— Data excerpts —
◆ ◆ ◆ ◆ ◆

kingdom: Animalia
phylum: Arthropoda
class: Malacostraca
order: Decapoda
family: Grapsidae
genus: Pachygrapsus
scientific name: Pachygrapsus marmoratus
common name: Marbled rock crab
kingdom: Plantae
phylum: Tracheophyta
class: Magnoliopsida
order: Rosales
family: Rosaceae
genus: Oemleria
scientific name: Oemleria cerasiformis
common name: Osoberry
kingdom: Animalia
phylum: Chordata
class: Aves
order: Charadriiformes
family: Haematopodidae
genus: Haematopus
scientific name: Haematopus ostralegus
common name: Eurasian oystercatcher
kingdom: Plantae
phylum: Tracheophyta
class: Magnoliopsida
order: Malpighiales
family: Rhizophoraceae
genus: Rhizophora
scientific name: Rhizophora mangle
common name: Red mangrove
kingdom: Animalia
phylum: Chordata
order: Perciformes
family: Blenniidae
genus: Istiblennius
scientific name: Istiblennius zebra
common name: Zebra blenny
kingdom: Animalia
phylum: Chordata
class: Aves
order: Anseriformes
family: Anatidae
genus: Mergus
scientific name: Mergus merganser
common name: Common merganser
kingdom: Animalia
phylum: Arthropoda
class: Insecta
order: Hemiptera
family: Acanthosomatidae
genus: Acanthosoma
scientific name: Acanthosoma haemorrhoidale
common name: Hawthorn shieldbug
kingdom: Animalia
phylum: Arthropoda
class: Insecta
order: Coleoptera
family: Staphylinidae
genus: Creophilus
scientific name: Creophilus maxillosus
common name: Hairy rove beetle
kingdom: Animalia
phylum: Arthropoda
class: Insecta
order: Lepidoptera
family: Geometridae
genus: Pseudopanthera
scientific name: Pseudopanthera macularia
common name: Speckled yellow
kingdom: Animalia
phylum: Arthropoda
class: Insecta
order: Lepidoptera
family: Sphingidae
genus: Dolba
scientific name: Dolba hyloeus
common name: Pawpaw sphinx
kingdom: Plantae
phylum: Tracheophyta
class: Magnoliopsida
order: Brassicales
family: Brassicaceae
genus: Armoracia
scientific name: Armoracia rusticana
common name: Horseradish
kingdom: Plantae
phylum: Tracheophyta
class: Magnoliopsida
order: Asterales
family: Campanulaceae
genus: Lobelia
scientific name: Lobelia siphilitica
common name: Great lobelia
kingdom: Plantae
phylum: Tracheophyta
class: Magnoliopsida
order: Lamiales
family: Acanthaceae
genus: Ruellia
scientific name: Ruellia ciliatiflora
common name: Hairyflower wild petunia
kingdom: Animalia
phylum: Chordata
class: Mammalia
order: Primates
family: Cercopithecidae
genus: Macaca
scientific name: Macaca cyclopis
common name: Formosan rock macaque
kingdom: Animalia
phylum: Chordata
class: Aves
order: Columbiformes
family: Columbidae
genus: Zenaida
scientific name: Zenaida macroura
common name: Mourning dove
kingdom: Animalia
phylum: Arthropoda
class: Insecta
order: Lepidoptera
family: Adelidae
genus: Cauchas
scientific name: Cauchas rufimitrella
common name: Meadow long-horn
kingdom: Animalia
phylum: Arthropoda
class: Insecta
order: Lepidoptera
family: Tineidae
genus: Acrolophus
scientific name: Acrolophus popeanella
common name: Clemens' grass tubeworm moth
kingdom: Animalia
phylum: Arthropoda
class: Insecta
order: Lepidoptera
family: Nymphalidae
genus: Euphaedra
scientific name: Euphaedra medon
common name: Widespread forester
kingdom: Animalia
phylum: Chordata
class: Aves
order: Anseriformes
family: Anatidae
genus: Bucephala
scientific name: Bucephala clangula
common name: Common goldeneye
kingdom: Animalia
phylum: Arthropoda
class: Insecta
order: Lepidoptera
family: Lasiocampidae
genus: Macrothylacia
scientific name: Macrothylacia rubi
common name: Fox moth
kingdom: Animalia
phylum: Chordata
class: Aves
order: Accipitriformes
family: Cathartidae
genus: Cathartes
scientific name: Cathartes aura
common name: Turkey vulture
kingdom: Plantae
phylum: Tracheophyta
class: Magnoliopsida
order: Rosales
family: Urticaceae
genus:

◆ ◆ ◆ ◆ ◆

Recast every line of the listing above as a Markdown table with two columns, Row and Entry, where Row is the line number and Entry is the line itself. Leave out any blank lines.

— EXPECTED ANSWER —
| Row | Entry |
|---|---|
| 1 | kingdom: Animalia |
| 2 | phylum: Arthropoda |
| 3 | class: Malacostraca |
| 4 | order: Decapoda |
| 5 | family: Grapsidae |
| 6 | genus: Pachygrapsus |
| 7 | scientific name: Pachygrapsus marmoratus |
| 8 | common name: Marbled rock crab |
| 9 | kingdom: Plantae |
| 10 | phylum: Tracheophyta |
| 11 | class: Magnoliopsida |
| 12 | order: Rosales |
| 13 | family: Rosaceae |
| 14 | genus: Oemleria |
| 15 | scientific name: Oemleria cerasiformis |
| 16 | common name: Osoberry |
| 17 | kingdom: Animalia |
| 18 | phylum: Chordata |
| 19 | class: Aves |
| 20 | order: Charadriiformes |
| 21 | family: Haematopodidae |
| 22 | genus: Haematopus |
| 23 | scientific name: Haematopus ostralegus |
| 24 | common name: Eurasian oystercatcher |
| 25 | kingdom: Plantae |
| 26 | phylum: Tracheophyta |
| 27 | class: Magnoliopsida |
| 28 | order: Malpighiales |
| 29 | family: Rhizophoraceae |
| 30 | genus: Rhizophora |
| 31 | scientific name: Rhizophora mangle |
| 32 | common name: Red mangrove |
| 33 | kingdom: Animalia |
| 34 | phylum: Chordata |
| 35 | order: Perciformes |
| 36 | family: Blenniidae |
| 37 | genus: Istiblennius |
| 38 | scientific name: Istiblennius zebra |
| 39 | common name: Zebra blenny |
| 40 | kingdom: Animalia |
| 41 | phylum: Chordata |
| 42 | class: Aves |
| 43 | order: Anseriformes |
| 44 | family: Anatidae |
| 45 | genus: Mergus |
| 46 | scientific name: Mergus merganser |
| 47 | common name: Common merganser |
| 48 | kingdom: Animalia |
| 49 | phylum: Arthropoda |
| 50 | class: Insecta |
| 51 | order: Hemiptera |
| 52 | family: Acanthosomatidae |
| 53 | genus: Acanthosoma |
| 54 | scientific name: Acanthosoma haemorrhoidale |
| 55 | common name: Hawthorn shieldbug |
| 56 | kingdom: Animalia |
| 57 | phylum: Arthropoda |
| 58 | class: Insecta |
| 59 | order: Coleoptera |
| 60 | family: Staphylinidae |
| 61 | genus: Creophilus |
| 62 | scientific name: Creophilus maxillosus |
| 63 | common name: Hairy rove beetle |
| 64 | kingdom: Animalia |
| 65 | phylum: Arthropoda |
| 66 | class: Insecta |
| 67 | order: Lepidoptera |
| 68 | family: Geometridae |
| 69 | genus: Pseudopanthera |
| 70 | scientific name: Pseudopanthera macularia |
| 71 | common name: Speckled yellow |
| 72 | kingdom: Animalia |
| 73 | phylum: Arthropoda |
| 74 | class: Insecta |
| 75 | order: Lepidoptera |
| 76 | family: Sphingidae |
| 77 | genus: Dolba |
| 78 | scientific name: Dolba hyloeus |
| 79 | common name: Pawpaw sphinx |
| 80 | kingdom: Plantae |
| 81 | phylum: Tracheophyta |
| 82 | class: Magnoliopsida |
| 83 | order: Brassicales |
| 84 | family: Brassicaceae |
| 85 | genus: Armoracia |
| 86 | scientific name: Armoracia rusticana |
| 87 | common name: Horseradish |
| 88 | kingdom: Plantae |
| 89 | phylum: Tracheophyta |
| 90 | class: Magnoliopsida |
| 91 | order: Asterales |
| 92 | family: Campanulaceae |
| 93 | genus: Lobelia |
| 94 | scientific name: Lobelia siphilitica |
| 95 | common name: Great lobelia |
| 96 | kingdom: Plantae |
| 97 | phylum: Tracheophyta |
| 98 | class: Magnoliopsida |
| 99 | order: Lamiales |
| 100 | family: Acanthaceae |
| 101 | genus: Ruellia |
| 102 | scientific name: Ruellia ciliatiflora |
| 103 | common name: Hairyflower wild petunia |
| 104 | kingdom: Animalia |
| 105 | phylum: Chordata |
| 106 | class: Mammalia |
| 107 | order: Primates |
| 108 | family: Cercopithecidae |
| 109 | genus: Macaca |
| 110 | scientific name: Macaca cyclopis |
| 111 | common name: Formosan rock macaque |
| 112 | kingdom: Animalia |
| 113 | phylum: Chordata |
| 114 | class: Aves |
| 115 | order: Columbiformes |
| 116 | family: Columbidae |
| 117 | genus: Zenaida |
| 118 | scientific name: Zenaida macroura |
| 119 | common name: Mourning dove |
| 120 | kingdom: Animalia |
| 121 | phylum: Arthropoda |
| 122 | class: Insecta |
| 123 | order: Lepidoptera |
| 124 | family: Adelidae |
| 125 | genus: Cauchas |
| 126 | scientific name: Cauchas rufimitrella |
| 127 | common name: Meadow long-horn |
| 128 | kingdom: Animalia |
| 129 | phylum: Arthropoda |
| 130 | class: Insecta |
| 131 | order: Lepidoptera |
| 132 | family: Tineidae |
| 133 | genus: Acrolophus |
| 134 | scientific name: Acrolophus popeanella |
| 135 | common name: Clemens' grass tubeworm moth |
| 136 | kingdom: Animalia |
| 137 | phylum: Arthropoda |
| 138 | class: Insecta |
| 139 | order: Lepidoptera |
| 140 | family: Nymphalidae |
| 141 | genus: Euphaedra |
| 142 | scientific name: Euphaedra medon |
| 143 | common name: Widespread forester |
| 144 | kingdom: Animalia |
| 145 | phylum: Chordata |
| 146 | class: Aves |
| 147 | order: Anseriformes |
| 148 | family: Anatidae |
| 149 | genus: Bucephala |
| 150 | scientific name: Bucephala clangula |
| 151 | common name: Common goldeneye |
| 152 | kingdom: Animalia |
| 153 | phylum: Arthropoda |
| 154 | class: Insecta |
| 155 | order: Lepidoptera |
| 156 | family: Lasiocampidae |
| 157 | genus: Macrothylacia |
| 158 | scientific name: Macrothylacia rubi |
| 159 | common name: Fox moth |
| 160 | kingdom: Animalia |
| 161 | phylum: Chordata |
| 162 | class: Aves |
| 163 | order: Accipitriformes |
| 164 | family: Cathartidae |
| 165 | genus: Cathartes |
| 166 | scientific name: Cathartes aura |
| 167 | common name: Turkey vulture |
| 168 | kingdom: Plantae |
| 169 | phylum: Tracheophyta |
| 170 | class: Magnoliopsida |
| 171 | order: Rosales |
| 172 | family: Urticaceae |
| 173 | genus: |